De ce qu’il comprit, ils avaient longuement parlé à la soirée de Manon, après son départ. Tandis qu’elle décuvait, Arthur serait parvenu à la convaincre de ne plus s’efforcer de se mettre en relation avec le premier garçon à lui faire du gringue. Le cœur brisé de nombreuses fois, la jeune fille avait alors pris la résolution de prendre soin d’elle-même plutôt que de chercher désespérément le grand amour. Et pour la motiver dans cet élan, Arthur aurait décidé de l’épauler en faisant de même. Néanmoins, il y avait un hic. Oliver.

Les adultes prenaient tous l’apéritif dans le salon tandis qu’eux trois étaient restés dans la cuisine à décortiquer les crevettes pour l’entrée. Ludivine faisait mine de bouder et Arthur, assis entre eux deux, faisait profil bas, mais avec un sourire au coin des lèvres.

— Donc, tu es gay ? demanda l’étudiante à Oliver, sans préambule.

Sa peau avait retrouvé sa teinte de porcelaine et elle peinait à conserver le plus de parties comestibles du crustacé.

— En fait, je suis bisexuel, confia-t-il aux deux cousins.

Il guetta également la réaction d’Arthur, mais il ne paraissait pas surpris par cette révélation.

— Ça ne saute pas aux yeux, répondit Ludivine.

— Pareil pour Arthur, rétorqua Oliver.

— C’est pas faux, avoua-t-elle tout en jetant un regard accusateur à son voisin de décorticage. Comment tu as su pour lui ?

— C’est toi qui m’as outé devant lui, révéla Arthur.

L’étudiante écarquilla les yeux, scandalisée.

— Moi ? Quand ça ?

— Chez Manon. Quand tu vidais tes tripes.

— Un glorieux moment, affirma Oliver qui riait intérieurement en se remémorant la scène.

Pour se venger, la jeune fille lui jeta la tête de sa crevette à la figure. Il lui renvoya directement dans les cheveux et Arthur en profita pour étaler sur la joue de sa voisine une traînée de mayonnaise qu’elle accueillit en hurlant.

— Bon, au moins je n’aurais plus à t’entendre me dire à quel point tu trouves Oliver mignon, dit-elle une fois leurs enfantillages terminés.

Oliver ne rata pas le coup de coude qu’il lança à sa cousine. Il se dit d’abord que leur complicité était semblable à celle qui entretenait avec Manon, quoique moins porté sur la chamaillerie, et ensuite il réalisa ce qu’elle venait de révéler. Sa crevette glissa de ses doigts.

— Mignon ?

Ce fut au tour d’Arthur de virer au rouge, jusqu’aux oreilles.

— J’ai peut-être dit ça une fois ou deux, confessa-t-il tout bas.

Ludivine mima que le chiffre devait être revu à la hausse avant de reprendre sa corvée.
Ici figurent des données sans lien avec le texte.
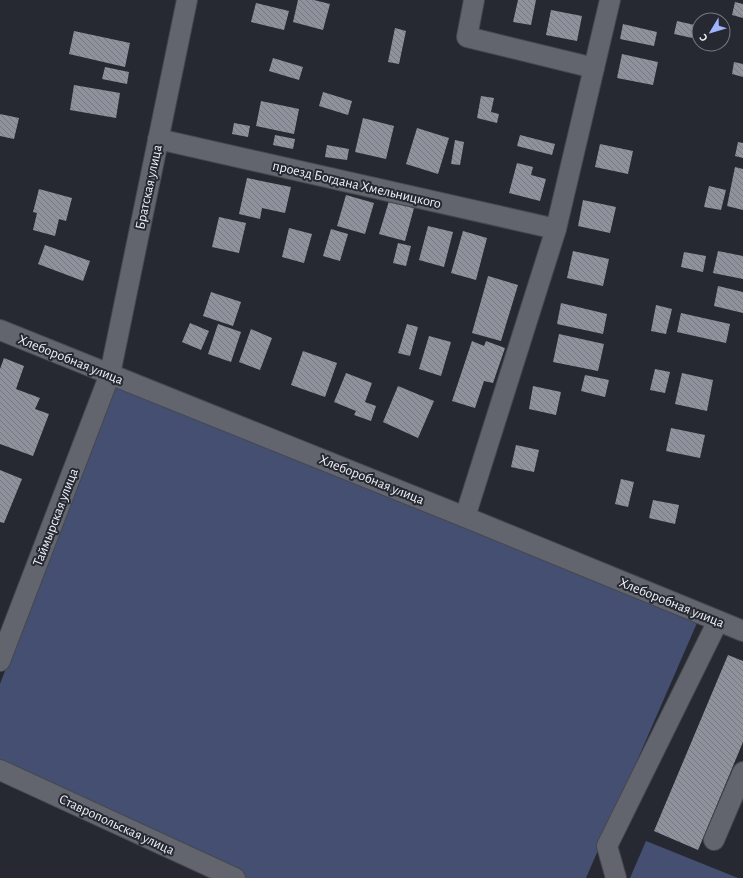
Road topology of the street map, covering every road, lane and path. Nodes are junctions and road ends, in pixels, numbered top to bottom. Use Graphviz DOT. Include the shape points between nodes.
graph roads {
  1 [pos="187,0"];
  2 [pos="474,0"];
  3 [pos="610,0"];
  4 [pos="594,68"];
  5 [pos="158,139"];
  6 [pos="556,229"];
  7 [pos="0,330"];
  8 [pos="110,374"];
  9 [pos="465,517"];
  10 [pos="718,621"];
  11 [pos="743,631"];
  12 [pos="0,661"];
  13 [pos="0,770"];
  14 [pos="743,774"];
  15 [pos="714,840"];
  16 [pos="235,878"];
  17 [pos="616,878"];
  1 -- 5 [label="street, Братская улица"];
  2 -- 4 [label="street" via="467,37"];
  3 -- 4 [label="street"];
  4 -- 6 [label="street"];
  5 -- 6 [label="street, проезд Богдана Хмельницкого"];
  5 -- 8 [label="street, Братская улица"];
  6 -- 9 [label="street"];
  7 -- 8 [label="street, Хлеборобная улица"];
  8 -- 9 [label="street, Хлеборобная улица"];
  8 -- 12 [label="street, Таймырская улица"];
  9 -- 10 [label="street, Хлеборобная улица"];
  10 -- 11 [label="street, Хлеборобная улица"];
  10 -- 17 [label="street" via="607,846"];
  13 -- 16 [label="street, Ставропольская улица"];
  14 -- 15 [label="street"];
}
Touché d’apprendre que l’attirance d’Arthur pour lui avait déjà été avouée à sa cousine, il fit glisser son pied contre le sien. Le pied du photographe répondit positivement à cet appel.

Durant le repas, Oliver révisa son premier jugement sur Ludivine. Bien qu’il l’ait trouvé gentille au premier abord, quelques mois plus tôt, il avait vite été ennuyé par son attitude trop enjouée et romantique à souhait. Mais c’était sa propre morosité qui l’empêchait de voir à quel point elle était lumineuse et pleine de vie, à l’opposé de lui. Leur rapprochement durant la séance photo lui avait déjà fait comprendre qu’elle lui était finalement sympathique, mais ce n’était rien comparé au repas du Nouvel An. Il réalisa qu’il avait loupé le coche d’apprendre à la connaître, mais elle l’avait attendu.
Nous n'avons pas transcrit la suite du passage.